* **Task details**
Repeat every entry exactly. Pictures stay out.

(Multi-view scene photographs)
....

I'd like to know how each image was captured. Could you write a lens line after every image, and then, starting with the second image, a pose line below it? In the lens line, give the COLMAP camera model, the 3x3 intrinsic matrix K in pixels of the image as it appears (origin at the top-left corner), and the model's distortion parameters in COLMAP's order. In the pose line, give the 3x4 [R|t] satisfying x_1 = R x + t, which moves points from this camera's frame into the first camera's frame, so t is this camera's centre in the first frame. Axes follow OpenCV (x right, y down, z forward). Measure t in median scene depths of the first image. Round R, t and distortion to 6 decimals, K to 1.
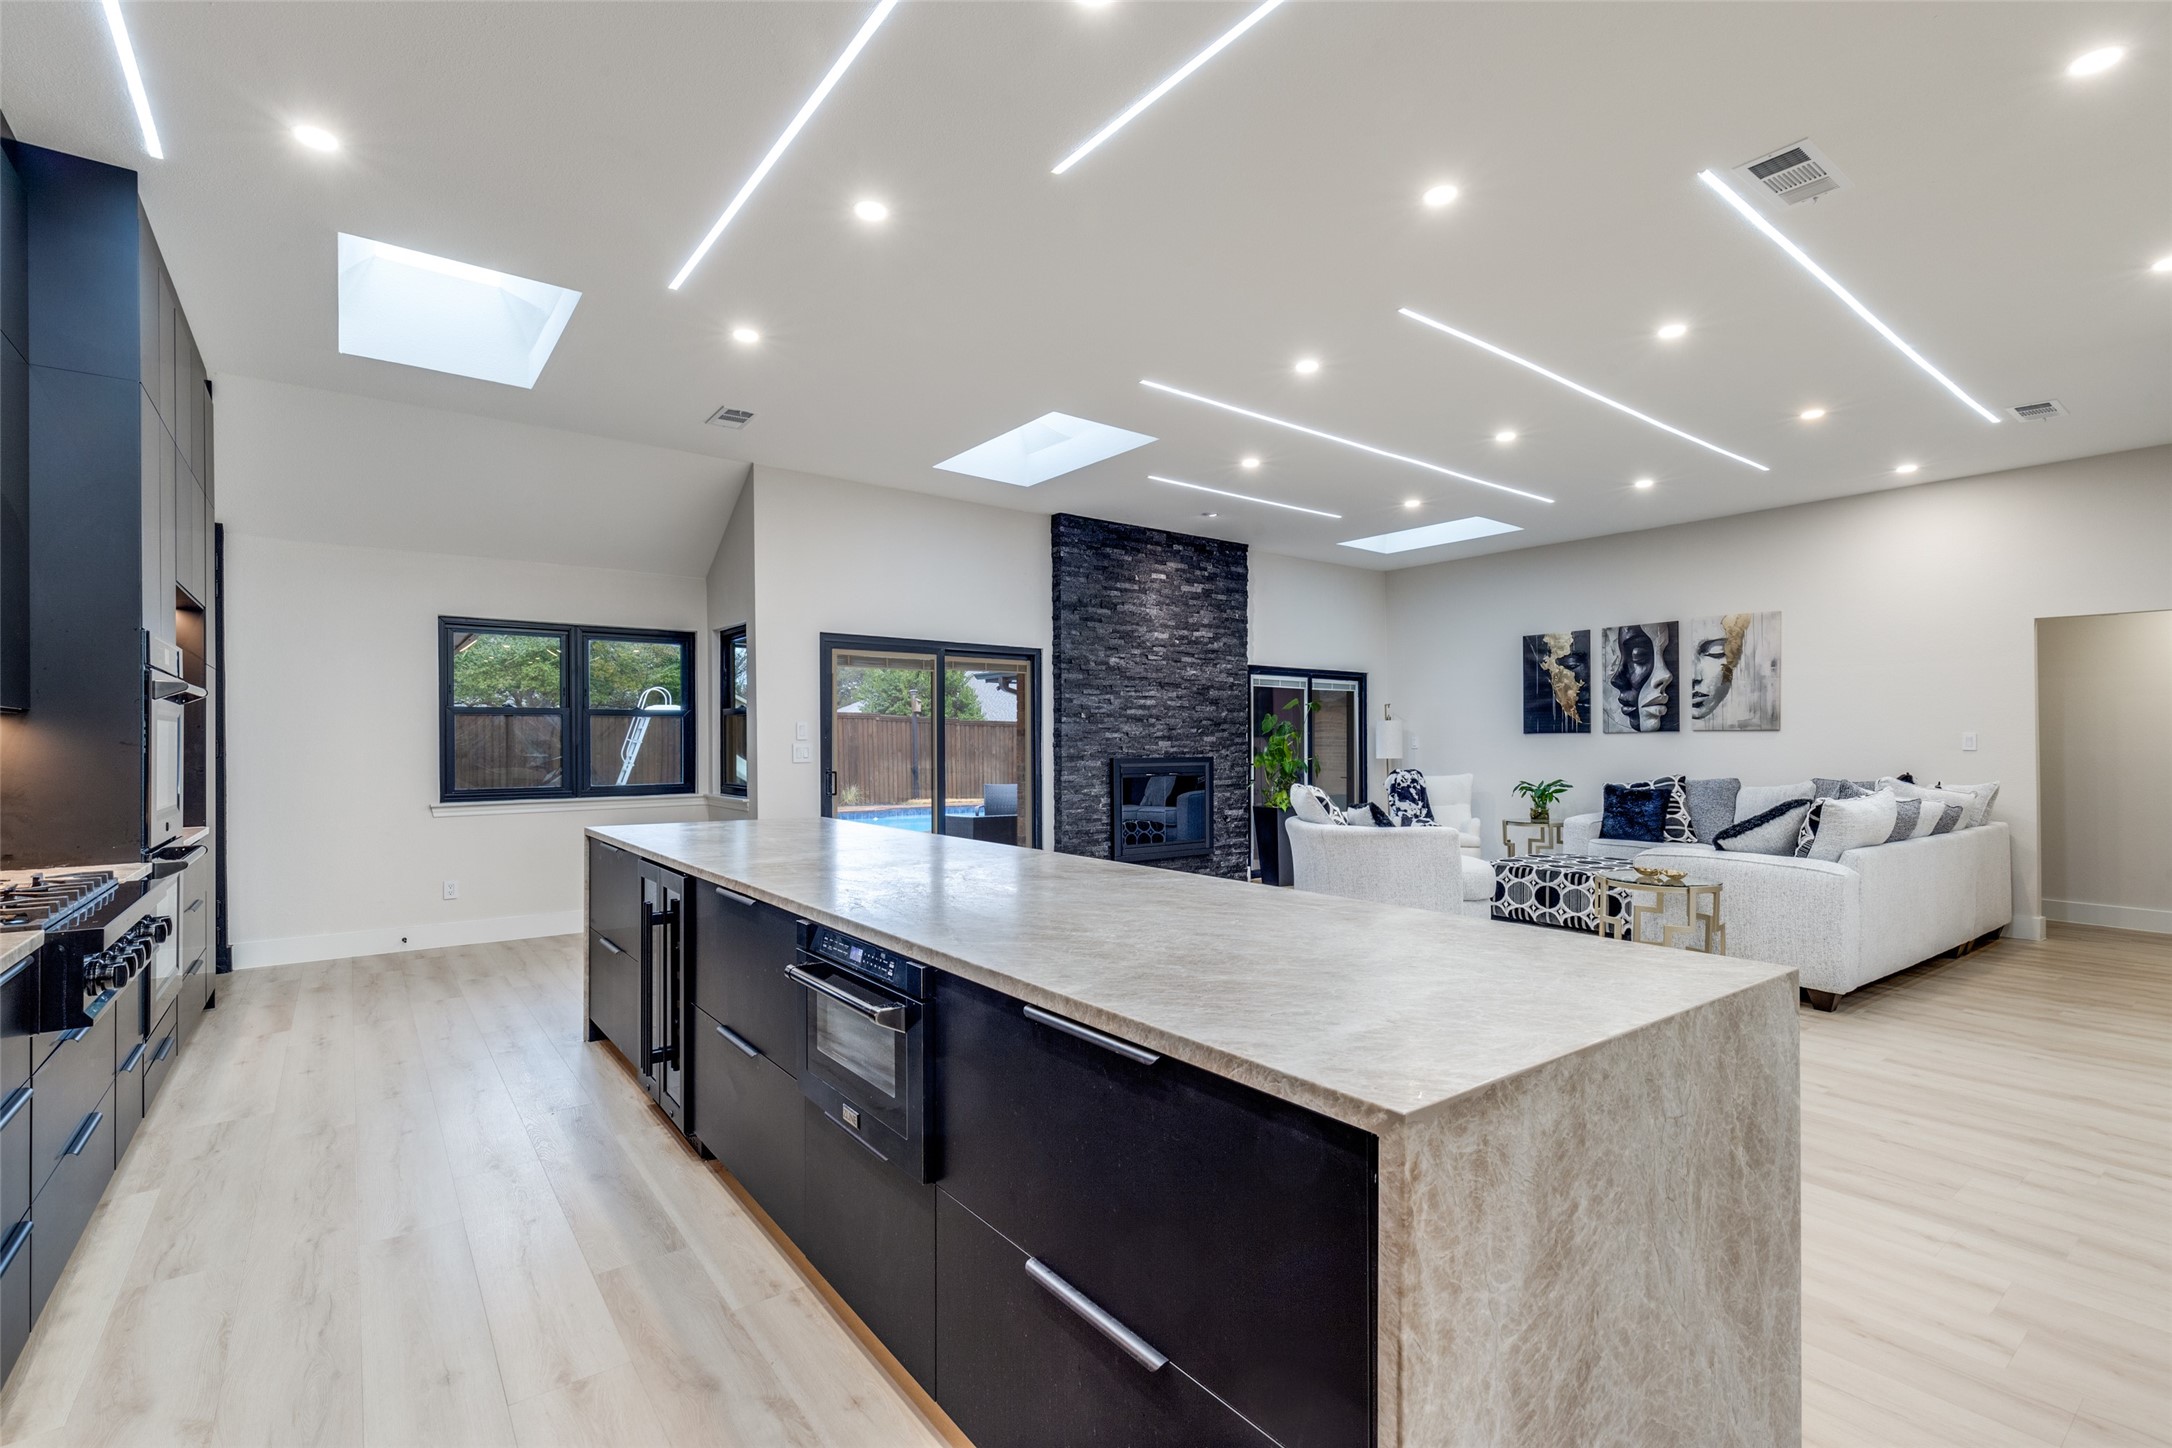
lens RADIAL K [[983.8, 0, 1108.8], [0, 983.8, 734.7], [0, 0, 1]] dist [0.009964, -0.002300]
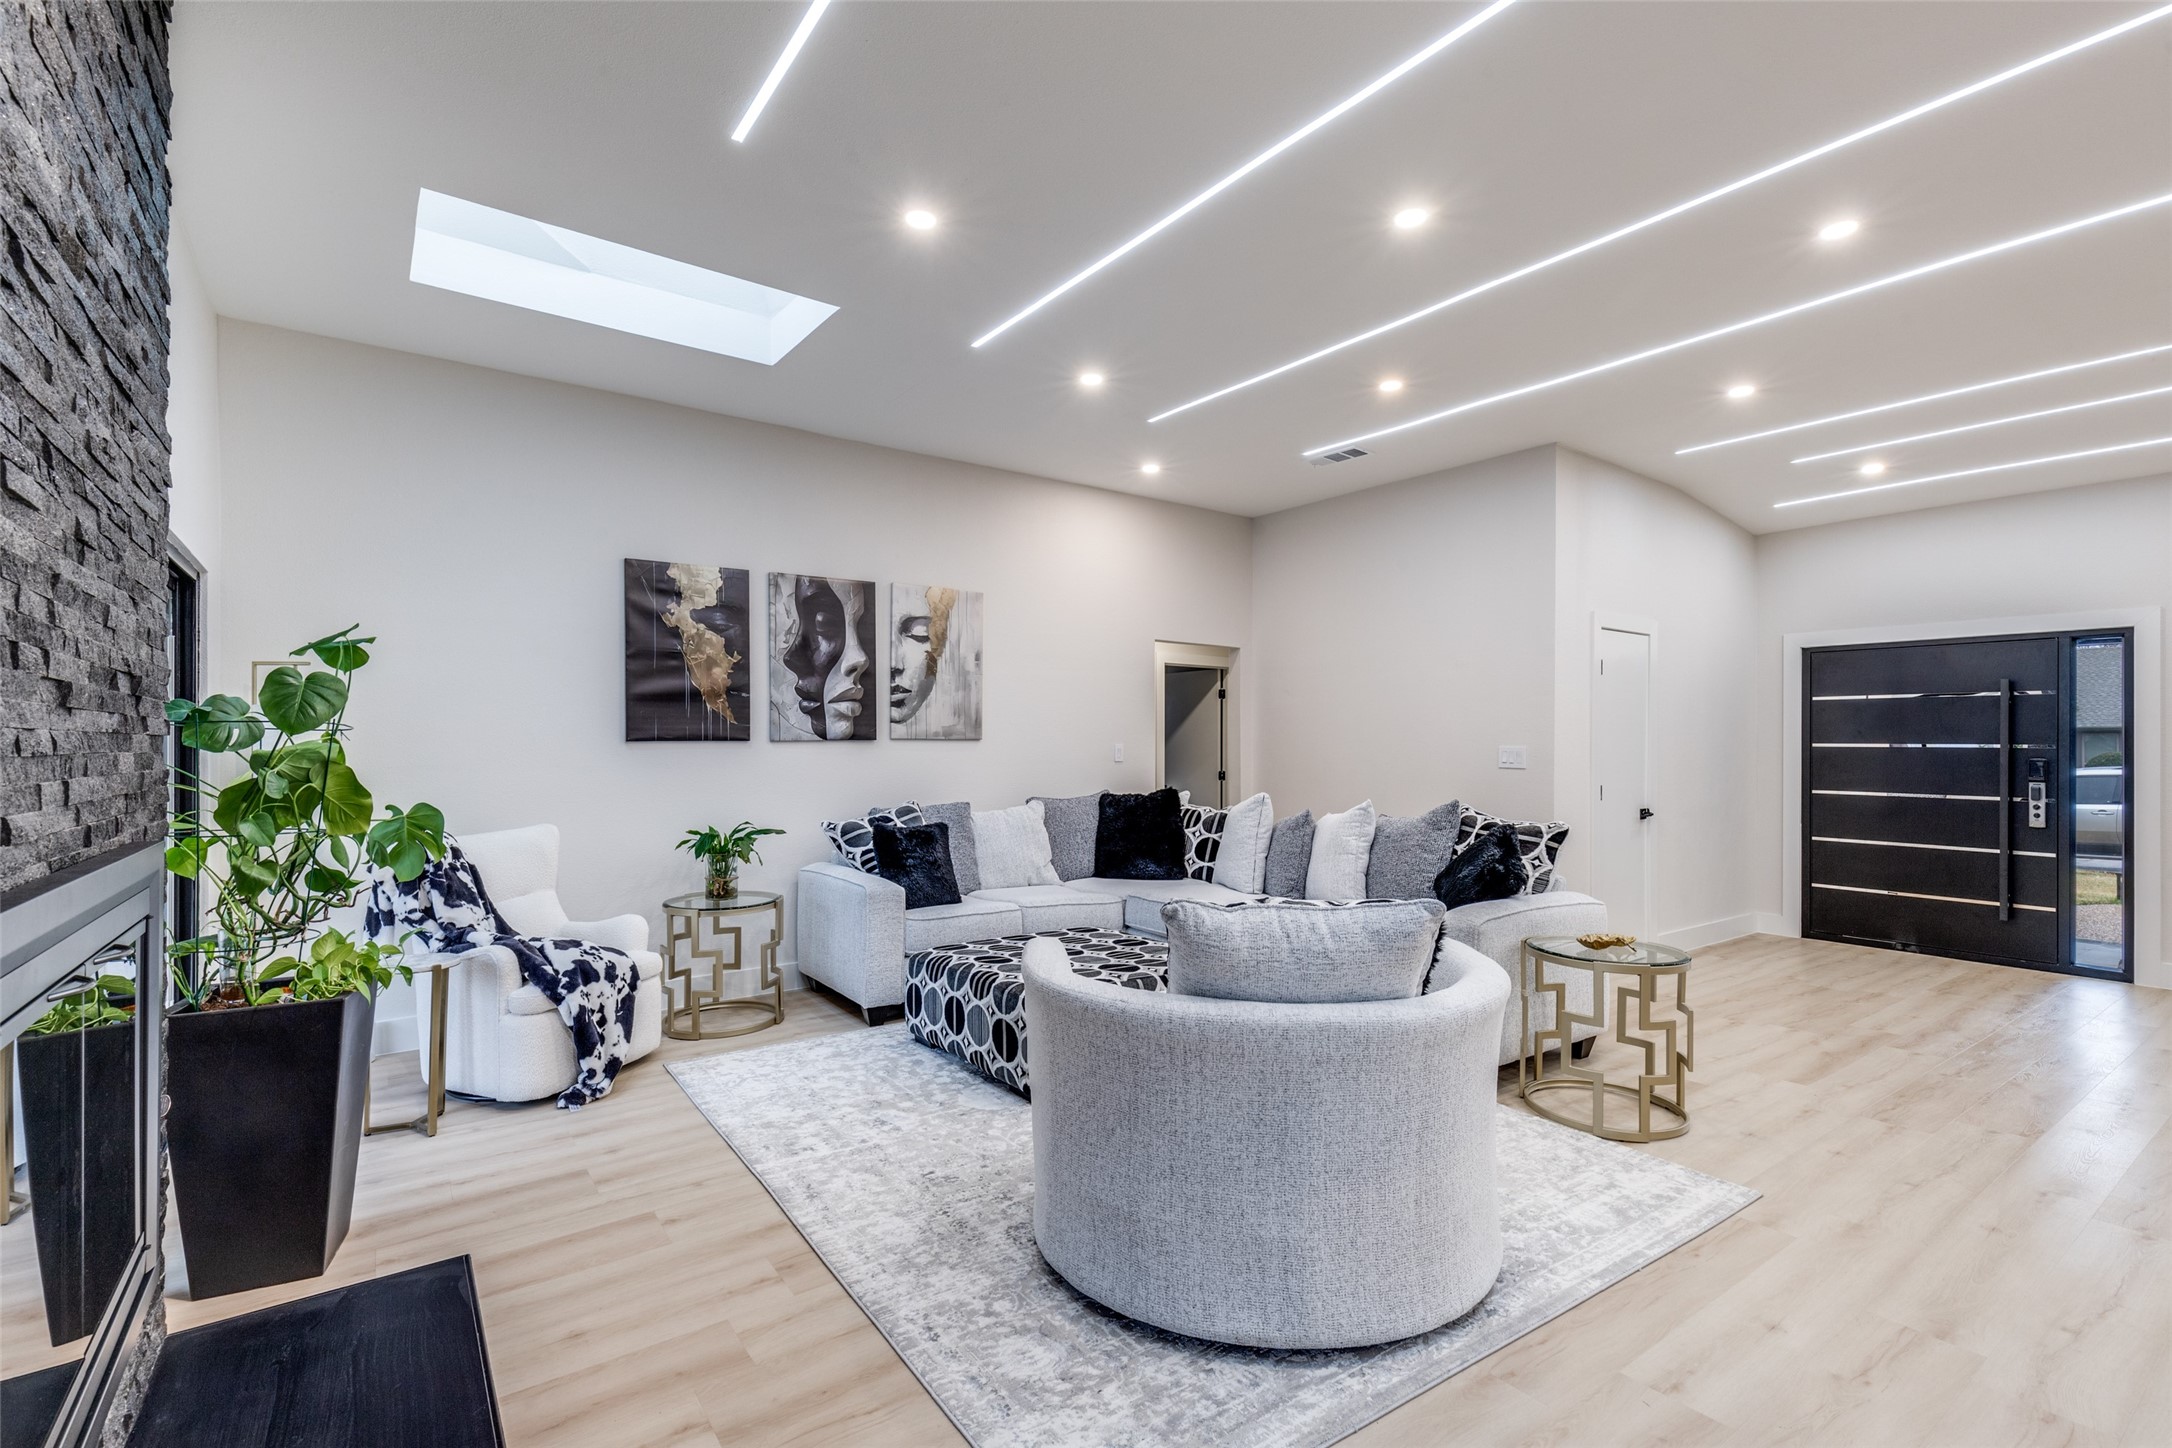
lens RADIAL K [[983.8, 0, 1089.8], [0, 983.8, 726.9], [0, 0, 1]] dist [0.009964, -0.002300]
pose [[0.034772, 0.016841, 0.999253, -0.113695], [-0.009124, 0.999822, -0.016533, -0.002365], [-0.999354, -0.008542, 0.034919, 0.809379]]
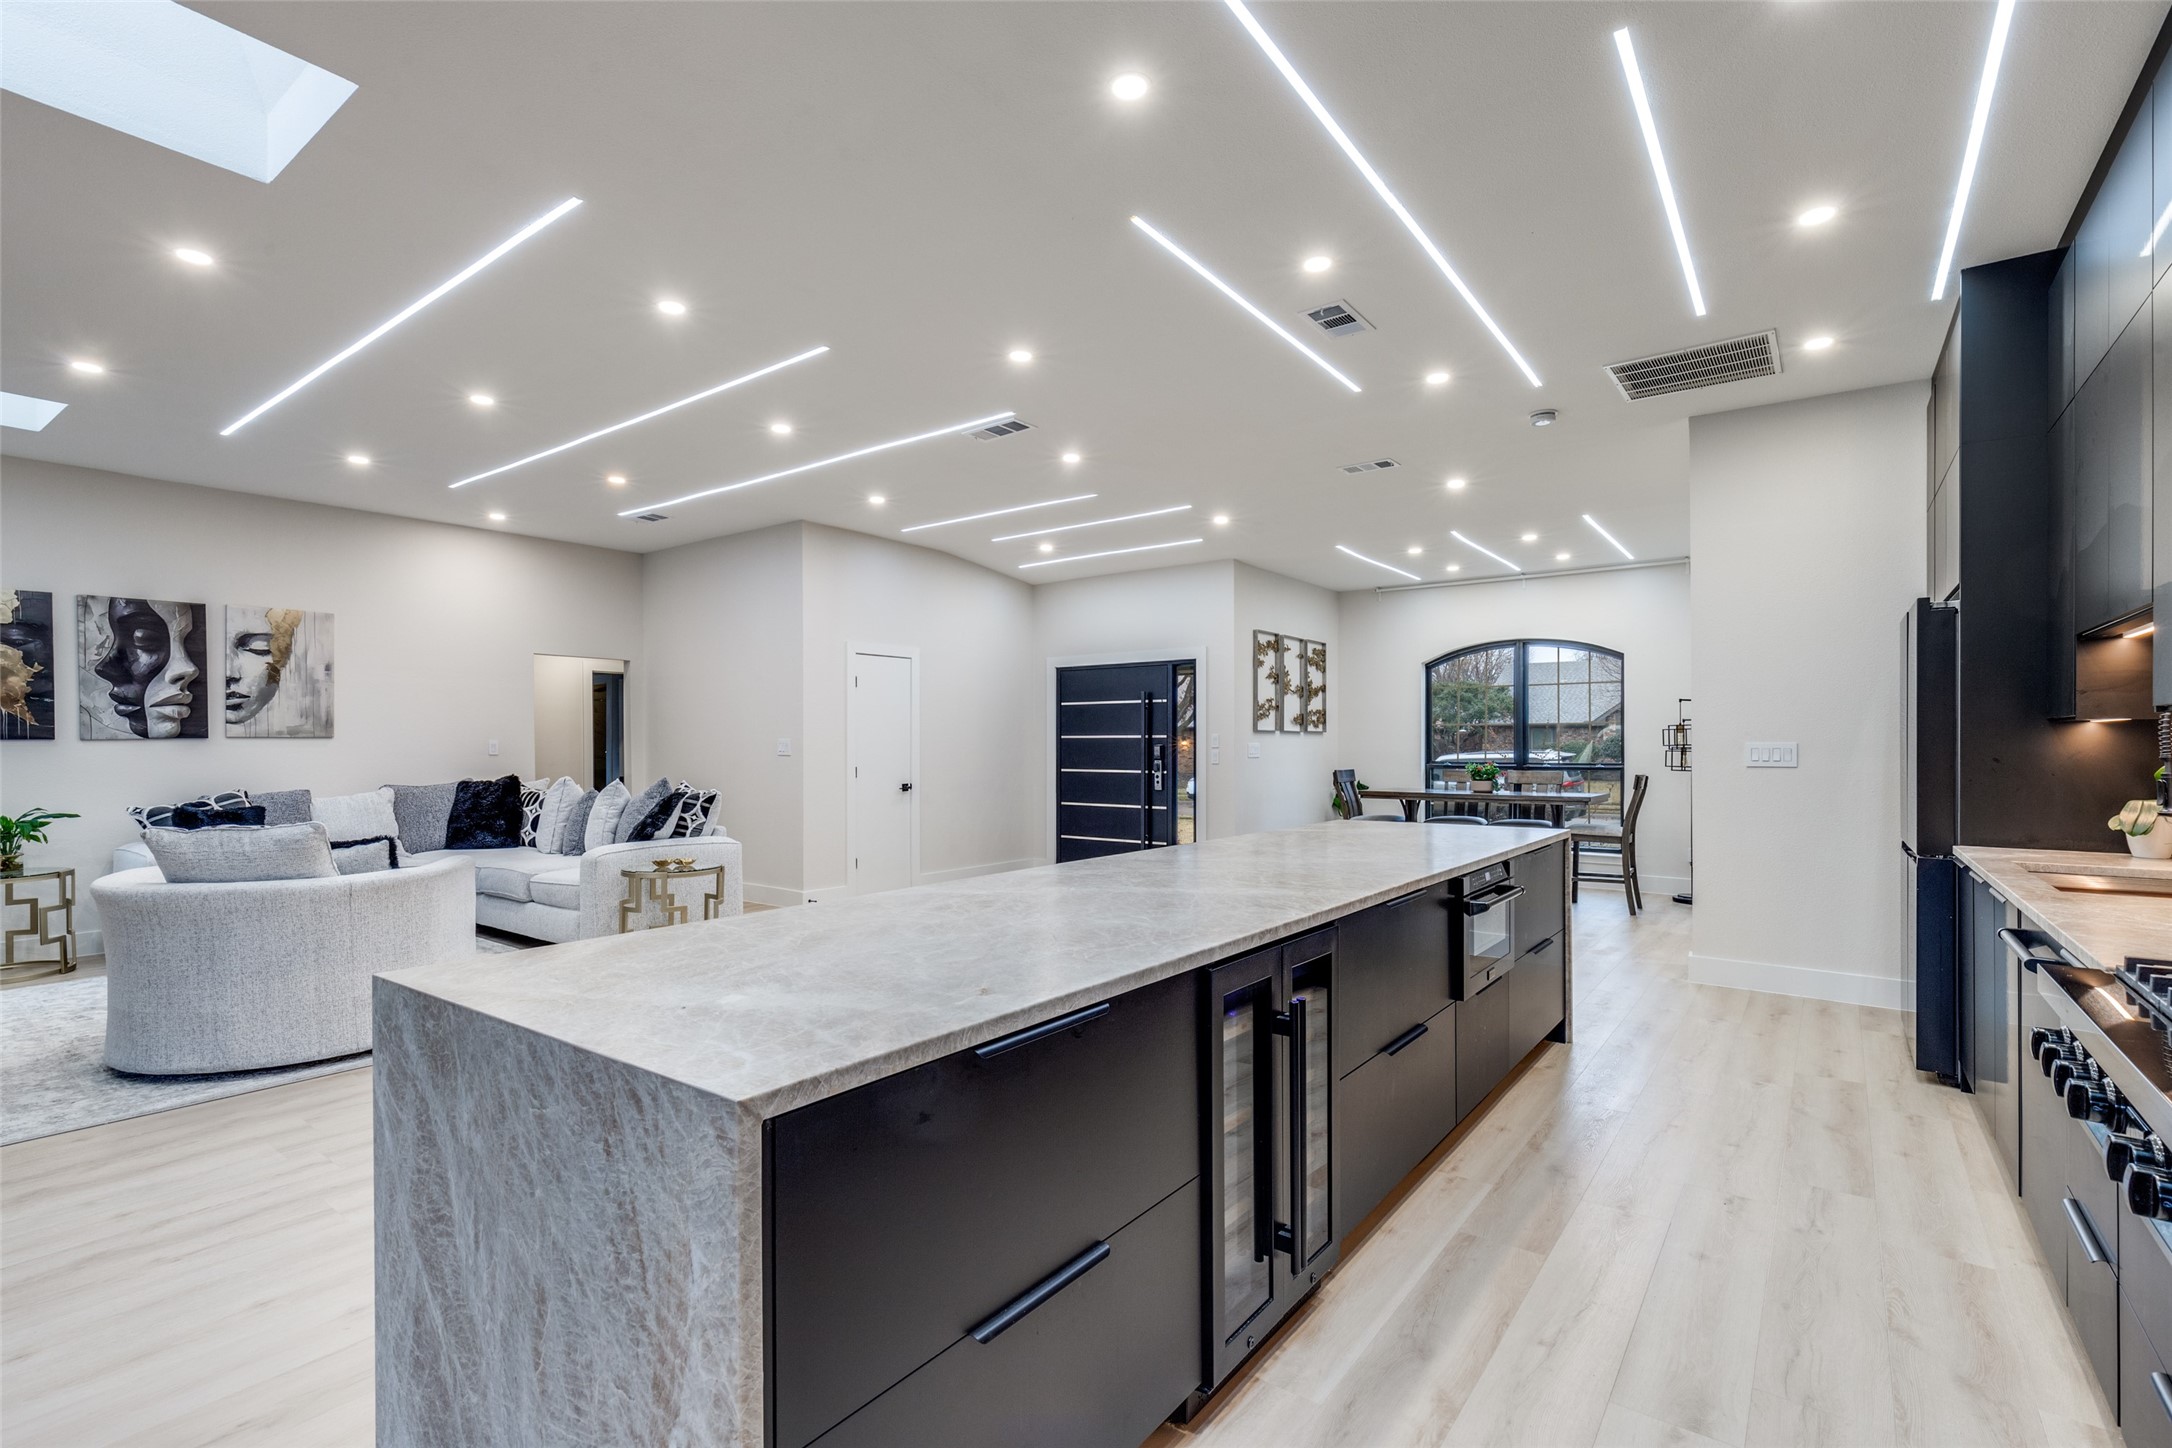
lens RADIAL K [[983.8, 0, 1079.3], [0, 983.8, 738.2], [0, 0, 1]] dist [0.009964, -0.002300]
pose [[-0.253781, 0.003910, 0.967254, -0.401087], [-0.000216, 0.999992, -0.004099, -0.000084], [-0.967262, -0.001249, -0.253778, 0.496358]]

....

* **Solution to this task**
I'd like to know how each image was captured. Could you write a lens line after every image, and then, starting with the second image, a pose line below it? In the lens line, give the COLMAP camera model, the 3x3 intrinsic matrix K in pixels of the image as it appears (origin at the top-left corner), and the model's distortion parameters in COLMAP's order. In the pose line, give the 3x4 [R|t] satisfying x_1 = R x + t, which moves points from this camera's frame into the first camera's frame, so t is this camera's centre in the first frame. Axes follow OpenCV (x right, y down, z forward). Measure t in median scene depths of the first image. Round R, t and distortion to 6 decimals, K to 1.
lens RADIAL K [[983.8, 0, 1108.8], [0, 983.8, 734.7], [0, 0, 1]] dist [0.009964, -0.002300]
lens RADIAL K [[983.8, 0, 1089.8], [0, 983.8, 726.9], [0, 0, 1]] dist [0.009964, -0.002300]
pose [[0.034772, 0.016841, 0.999253, -0.113695], [-0.009124, 0.999822, -0.016533, -0.002365], [-0.999354, -0.008542, 0.034919, 0.809379]]
lens RADIAL K [[983.8, 0, 1079.3], [0, 983.8, 738.2], [0, 0, 1]] dist [0.009964, -0.002300]
pose [[-0.253781, 0.003910, 0.967254, -0.401087], [-0.000216, 0.999992, -0.004099, -0.000084], [-0.967262, -0.001249, -0.253778, 0.496358]]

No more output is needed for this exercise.